For larger queries, or more complex requirements like fetching metadata from samples across multiple studies, a programmatic access approach is far better.
Programmatic access - fetching data from MGnify using a terminal command or code script - uses the MGnify API (Application Programming Interface). The API provides access to every data type in MGnify: Studies, Samples, Analyses, Annotations, MAGs etc: it is what lies behind the MGnify website. Using the API means you can fetch more data than is possible via the website, and can help you write reproducible analysis scripts.
The API can be explored interactively online, using the API Browser. But actually using the API first requires knowledge and/or installation of tools on your computer. This might range from a command line tool like cURL, to learning R and setting up the R Studio application, to setting up a Python environment and installing a suite of packages used for data analysis. Second, the API returns most data in JSON format: this is standard on the web, but less familiar for bioinformaticians used to TSVs and dataframes.
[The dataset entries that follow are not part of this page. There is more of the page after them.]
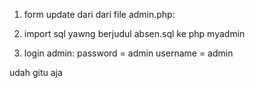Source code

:     
    
    
1. form update dari dari file admin.php:  
    
 <!-- <input type="hidden" name="id_to_edit" value="' . $row['id'] . '">
 <input type="text" name="edit_nama_barang" placeholder="Edit Nama Barang">
 <input type="text" name="edit_harga_barang" placeholder="Edit Harga Barang">
 <input type="submit" name="update" value="Update"> -->

<!---------------------------------------------------------------------------------------->

2. import sql yawng berjudul absen.sql
  ke php myadmin


3. login admin:
password = admin
username = admin

udah gitu aja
The MGnify Notebook Servers at EMBL and Galaxy, and MGnifyR package are designed to bridge these gaps. Users can launch an online R and Python coding environment in their browser, without installing anything. It already includes the main libraries needed for communicating with the MGnify API, analysing data, and making plots. It uses the popular Jupyter Lab software, which means you can code inside Notebooks: interactive code documents.
There are example Notebooks written in both R and Python, so users can pick whichever they’re more familiar with.